In the late 1990s corporations gave out billions of stock options to employees and had to buy back stock to keep those options from cutting into earnings per share. This whole exercise put money in the pockets not of shareholders but of employees. What's more, option holders don't get dividends, and at least two studies so far have shown a significant statistical link between compensating top executives with lots of options and not paying any dividends.

For this and many other reasons (Enron, WorldCom, Tyco) it's become harder and harder to make the case that the interests of outside shareholders and corporate management are perfectly aligned. In other words, the Graham and Dodd argument that you can't trust management is more in tune with these times than the Miller and Modigliani assumption that you can. Much of the agitation on behalf of dividends stems from the belief that nothing demonstrates management's good intentions better than cold, hard cash.
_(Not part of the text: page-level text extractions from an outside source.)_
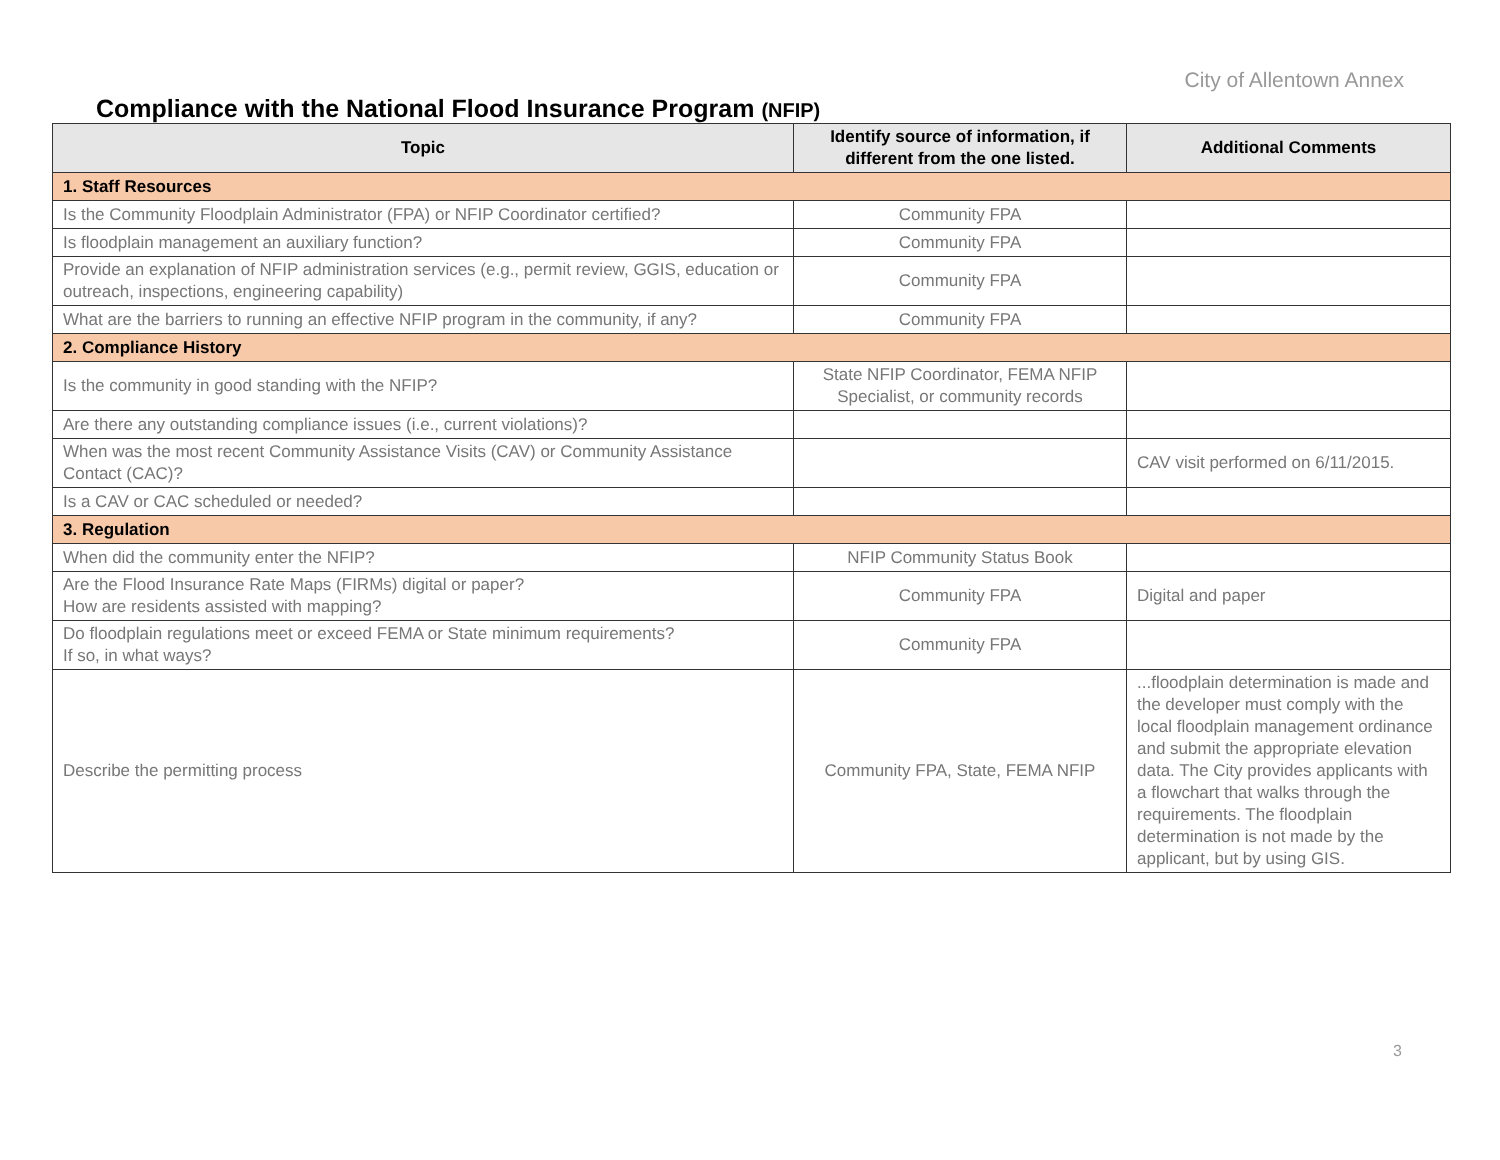City of Allentown Annex
Compliance with the National Flood Insurance Program (NFIP)
| Topic | Identify source of information, if different from the one listed. | Additional Comments |
| --- | --- | --- |
| 1. Staff Resources | | |
| Is the Community Floodplain Administrator (FPA) or NFIP Coordinator certified? | Community FPA | |
| Is floodplain management an auxiliary function? | Community FPA | |
| Provide an explanation of NFIP administration services (e.g., permit review, GGIS, education or outreach, inspections, engineering capability) | Community FPA | |
| What are the barriers to running an effective NFIP program in the community, if any? | Community FPA | |
| 2. Compliance History | | |
| Is the community in good standing with the NFIP? | State NFIP Coordinator, FEMA NFIP Specialist, or community records | |
| Are there any outstanding compliance issues (i.e., current violations)? | | |
| When was the most recent Community Assistance Visits (CAV) or Community Assistance Contact (CAC)? | | CAV visit performed on 6/11/2015. |
| Is a CAV or CAC scheduled or needed? | | |
| 3. Regulation | | |
| When did the community enter the NFIP? | NFIP Community Status Book | |
| Are the Flood Insurance Rate Maps (FIRMs) digital or paper? How are residents assisted with mapping? | Community FPA | Digital and paper |
| Do floodplain regulations meet or exceed FEMA or State minimum requirements? If so, in what ways? | Community FPA | |
| Describe the permitting process | Community FPA, State, FEMA NFIP | ...floodplain determination is made and the developer must comply with the local floodplain management ordinance and submit the appropriate elevation data. The City provides applicants with a flowchart that walks through the requirements. The floodplain determination is not made by the applicant, but by using GIS. |
3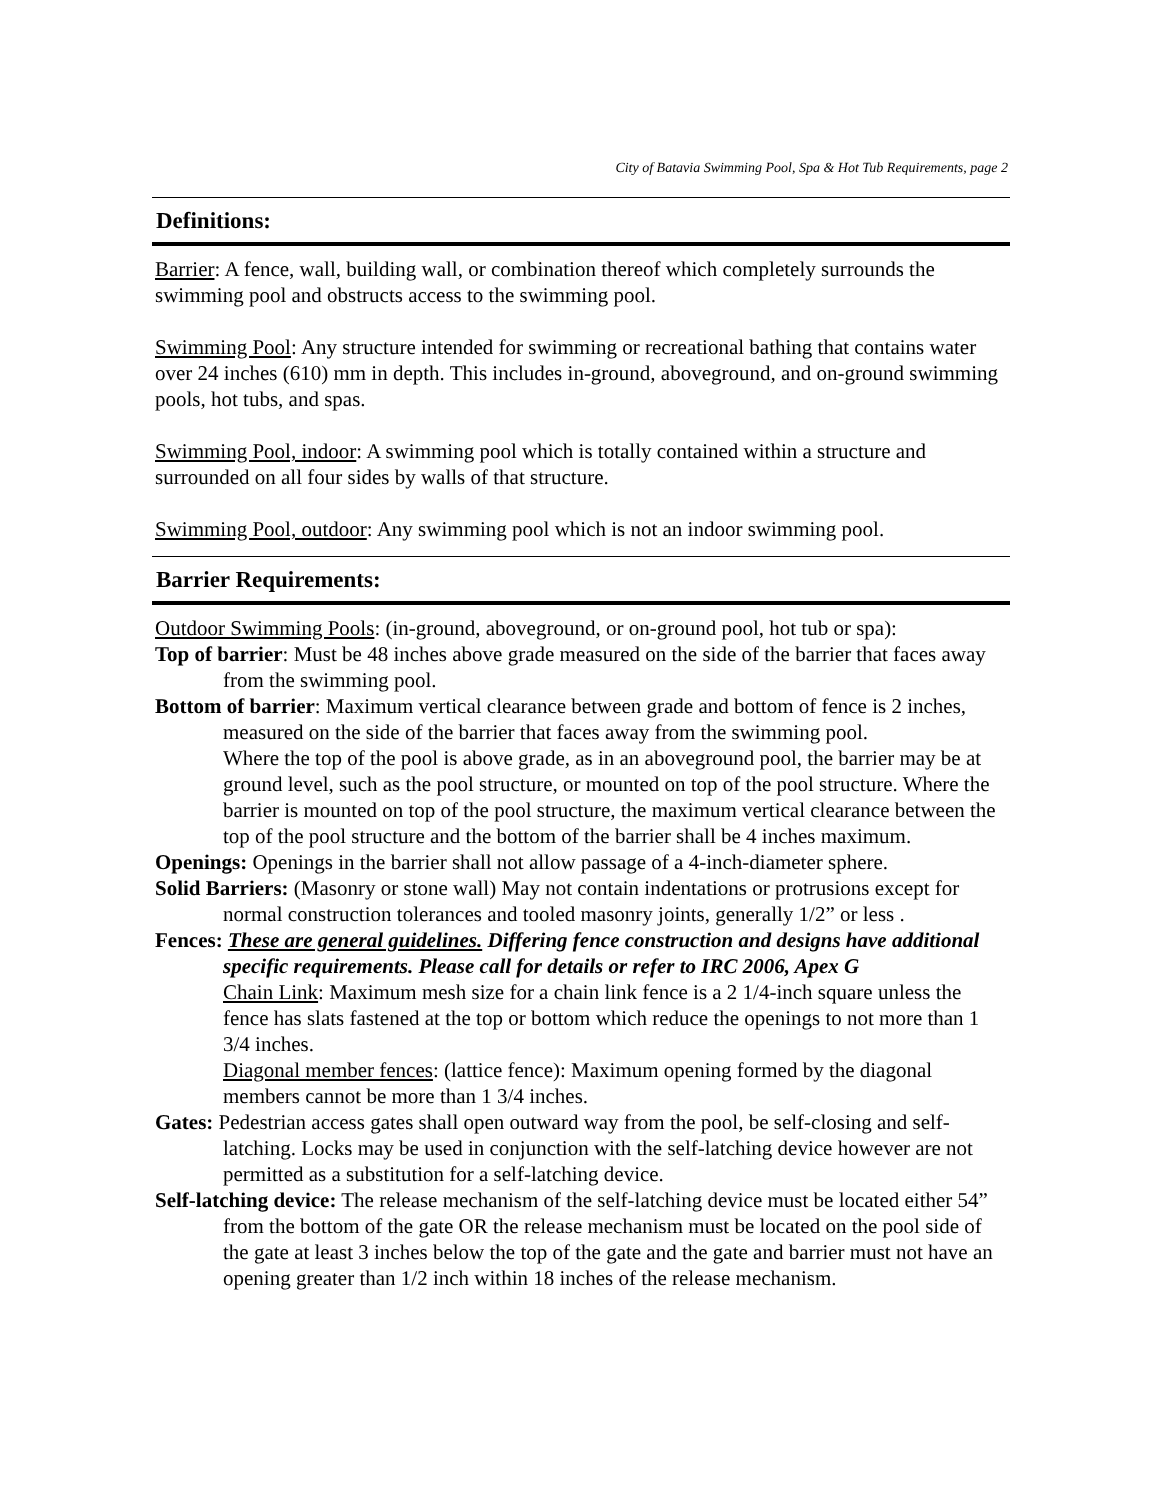City of Batavia Swimming Pool, Spa & Hot Tub Requirements, page 2
Definitions:
Barrier: A fence, wall, building wall, or combination thereof which completely surrounds the swimming pool and obstructs access to the swimming pool.
Swimming Pool: Any structure intended for swimming or recreational bathing that contains water over 24 inches (610) mm in depth. This includes in-ground, aboveground, and on-ground swimming pools, hot tubs, and spas.
Swimming Pool, indoor: A swimming pool which is totally contained within a structure and surrounded on all four sides by walls of that structure.
Swimming Pool, outdoor: Any swimming pool which is not an indoor swimming pool.
Barrier Requirements:
Outdoor Swimming Pools: (in-ground, aboveground, or on-ground pool, hot tub or spa):
Top of barrier: Must be 48 inches above grade measured on the side of the barrier that faces away from the swimming pool.
Bottom of barrier: Maximum vertical clearance between grade and bottom of fence is 2 inches, measured on the side of the barrier that faces away from the swimming pool.
Where the top of the pool is above grade, as in an aboveground pool, the barrier may be at ground level, such as the pool structure, or mounted on top of the pool structure. Where the barrier is mounted on top of the pool structure, the maximum vertical clearance between the top of the pool structure and the bottom of the barrier shall be 4 inches maximum.
Openings: Openings in the barrier shall not allow passage of a 4-inch-diameter sphere.
Solid Barriers: (Masonry or stone wall) May not contain indentations or protrusions except for normal construction tolerances and tooled masonry joints, generally 1/2” or less .
Fences: These are general guidelines. Differing fence construction and designs have additional specific requirements. Please call for details or refer to IRC 2006, Apex G
Chain Link: Maximum mesh size for a chain link fence is a 2 1/4-inch square unless the fence has slats fastened at the top or bottom which reduce the openings to not more than 1 3/4 inches.
Diagonal member fences: (lattice fence): Maximum opening formed by the diagonal members cannot be more than 1 3/4 inches.
Gates: Pedestrian access gates shall open outward way from the pool, be self-closing and self-latching. Locks may be used in conjunction with the self-latching device however are not permitted as a substitution for a self-latching device.
Self-latching device: The release mechanism of the self-latching device must be located either 54” from the bottom of the gate OR the release mechanism must be located on the pool side of the gate at least 3 inches below the top of the gate and the gate and barrier must not have an opening greater than 1/2 inch within 18 inches of the release mechanism.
Even Franco Modigliani, now an 84-year-old emeritus professor at MIT, acknowledges that corporations haven't seemed all that worthy of trust lately. But he dismisses as "silly" the growing conviction that dividends are the answer to shareholders' ills. "If you don't trust management," he says, "why do you have money in the company?" He has a point. But it's also true that if shareholders have no real prospect of eventually getting their money back--not from some greater fool willing to buy their shares, but from the corporation itself--then the stock market becomes one big Ponzi scheme. The investing theorists of the 1930s tended to divide market participants into investors, who hold stocks for income, and speculators, who buy and sell for profit. John Burr Williams, for one, had nothing against the speculators. But, he warned, "speculators as a class can profit only by trading with investors, to whom they can sell only for income; therefore in the end all prices depend on someone's estimate of future income." These days, we could certainly use a few more investors.